Ils piègent tout un régiment russe en piratant la femme du colonel

Ils piègent tout un régiment russe en piratant la femme du colonel La collecte de renseignement est un facteur décisif dans une guerre. Des hacktivistes ukrainiens ont pu dévoiler l'identité des pilotes impliqués dans le bombardement d'abris civils à Marioupol.

"Chérie c'est moi !" C'est à peu près ainsi que commence le mail reçu en début d'année par l'épouse du colonel russe Sergey Valeryvich Astroshchenko. Cette dernière imagine alors évidemment interagir avec son mari, mais il s'agit en réalité d'un message envoyé par des hacktivistes ukrainiens du collectif Cyber Resistance. Des hackers qui en profitent pour pirater son adresse et subtiliser ses données mais qui ne s'arrêtent pas là. Leur but : identifier l'ensemble des pilotes du 960e régiment d'aviation d'assaut dirigé par le colonel.

Le colonel Sergey Valeryvich Astroshchenko, chef du 960e régiment d'aviation d'assaut. © Inform Napalm

Pour ce faire, ils demandent à sa femme d'organiser un photocall avec les autres épouses du régiment, dont le but sera d'encourager leurs hommes déployés sur la ligne de front. Mme Atroshchenko se plie bien volontiers à la requête de son colonel de mari et obtient que chaque épouse pose avec l'uniforme de parade de son compagnon respectif. Des photos qui vont permettre aux Ukrainiens d'identifier chaque pilote ainsi que sa famille.

Et ça ne s'arrête pas là : les clichés étant pris sur une base aérienne russe, ils aideront les renseignements ukrainiens à préparer de futures frappes. Les hackers ont aussi accès aux comptes en banque du colonel et l'opération permet de révéler que le 960e régiment est responsable du bombardement du théâtre de Marioupol, transformé en abri pour civils. L'ensemble des données du colonel et celles de sa femme finiront par être rendues publiques sur Internet par Cyber Resistance.

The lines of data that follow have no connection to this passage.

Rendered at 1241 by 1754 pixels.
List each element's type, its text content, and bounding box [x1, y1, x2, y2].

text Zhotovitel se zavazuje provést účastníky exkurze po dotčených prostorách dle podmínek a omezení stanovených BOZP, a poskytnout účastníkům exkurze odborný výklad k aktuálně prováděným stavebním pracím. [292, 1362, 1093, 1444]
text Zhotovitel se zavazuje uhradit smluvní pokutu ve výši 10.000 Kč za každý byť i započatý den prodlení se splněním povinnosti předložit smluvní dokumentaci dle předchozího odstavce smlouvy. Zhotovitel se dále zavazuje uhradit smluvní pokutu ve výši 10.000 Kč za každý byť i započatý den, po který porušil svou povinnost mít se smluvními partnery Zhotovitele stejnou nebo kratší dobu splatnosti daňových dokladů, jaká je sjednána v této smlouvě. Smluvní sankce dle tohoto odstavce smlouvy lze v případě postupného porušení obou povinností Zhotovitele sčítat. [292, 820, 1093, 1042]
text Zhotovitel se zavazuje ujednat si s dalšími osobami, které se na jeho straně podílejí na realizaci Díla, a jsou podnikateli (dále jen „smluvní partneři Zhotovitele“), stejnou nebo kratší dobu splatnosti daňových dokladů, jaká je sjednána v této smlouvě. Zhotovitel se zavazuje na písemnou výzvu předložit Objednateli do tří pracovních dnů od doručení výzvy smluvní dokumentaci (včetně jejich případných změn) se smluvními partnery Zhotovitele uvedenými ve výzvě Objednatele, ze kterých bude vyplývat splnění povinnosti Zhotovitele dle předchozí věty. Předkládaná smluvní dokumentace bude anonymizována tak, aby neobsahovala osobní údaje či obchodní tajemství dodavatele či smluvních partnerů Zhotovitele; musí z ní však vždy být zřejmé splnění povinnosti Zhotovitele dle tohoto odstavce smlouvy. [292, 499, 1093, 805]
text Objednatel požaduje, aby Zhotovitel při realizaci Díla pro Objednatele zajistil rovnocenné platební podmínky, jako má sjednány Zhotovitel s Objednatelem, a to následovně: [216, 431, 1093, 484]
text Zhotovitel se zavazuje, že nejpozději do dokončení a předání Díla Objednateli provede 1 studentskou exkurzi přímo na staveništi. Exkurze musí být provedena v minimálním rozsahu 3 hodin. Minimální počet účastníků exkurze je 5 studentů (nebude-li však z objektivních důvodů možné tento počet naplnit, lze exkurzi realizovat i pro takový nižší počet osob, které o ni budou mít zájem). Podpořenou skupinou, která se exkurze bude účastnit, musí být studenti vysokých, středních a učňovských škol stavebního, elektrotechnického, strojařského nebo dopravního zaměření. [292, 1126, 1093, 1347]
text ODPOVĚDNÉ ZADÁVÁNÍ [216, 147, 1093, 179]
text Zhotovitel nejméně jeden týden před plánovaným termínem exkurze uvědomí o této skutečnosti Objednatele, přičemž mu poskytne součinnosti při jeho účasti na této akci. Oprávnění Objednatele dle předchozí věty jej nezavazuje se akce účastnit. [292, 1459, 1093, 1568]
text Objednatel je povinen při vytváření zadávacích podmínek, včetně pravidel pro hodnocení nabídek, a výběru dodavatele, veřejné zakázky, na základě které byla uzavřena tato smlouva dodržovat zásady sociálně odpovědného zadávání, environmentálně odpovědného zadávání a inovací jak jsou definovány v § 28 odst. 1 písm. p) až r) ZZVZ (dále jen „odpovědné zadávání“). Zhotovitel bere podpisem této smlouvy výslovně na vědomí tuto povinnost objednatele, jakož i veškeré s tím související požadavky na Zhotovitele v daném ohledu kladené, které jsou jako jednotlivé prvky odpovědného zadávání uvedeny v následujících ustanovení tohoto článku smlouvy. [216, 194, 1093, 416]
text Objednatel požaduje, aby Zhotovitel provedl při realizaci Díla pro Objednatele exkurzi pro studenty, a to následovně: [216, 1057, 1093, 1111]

Ce collectif, créé en réaction à l'invasion de leur pays par la Russie, s'est à l'origine donné pour mission de collecter un maximum d'informations sur les forces russes. Positions des régiments, messageries utilisées par les soldats russes, réseaux sociaux, numéros de téléphone, tout est collecté et transmis aux forces ukrainiennes pour les appuyer dans leur combat. Mais désormais, ces données collectées ont un objectif supplémentaire : faire comparaitre à la Cour Pénale Internationale (CPI) les officiers, soldats et politiciens russes soupçonnés de crimes de guerre.  Parmi les sites ukrainiens qui diffusent des données en vue de futurs procès, Russian Torturers est parmi les plus aboutis. Il est loin de n'être alimente que par Cyber Resistance, un grand nombre de leurs confrères hacktivistes suivant le même mode opératoire, ce qui n'est pas sans poser plusieurs questions.

Si collecter des données sur de présumés criminels de guerre en vue d'un procès est tout à fait compréhensible, collecter des informations personnelles sur les proches est plus discutable. De plus, les sites donnent ou demandent la géolocalisation de ces militaires russes, et parfois la géolocalisation précisée est celle du domicile privé, ce qui expose les familles. Notons que pour le cas du colonel Sergey Valeryvitch Atroshchenko, la diffusion de ses données personnelles et de sa femme a été déclenchée après que le renseignement ukrainien a tenté en vain de le faire chanter pour qu'il collabore. Les instances militaires ukrainiennes sont tellement reconnaissantes envers les hacktivistes qu'ils pourraient bientôt passer sous statut militaire.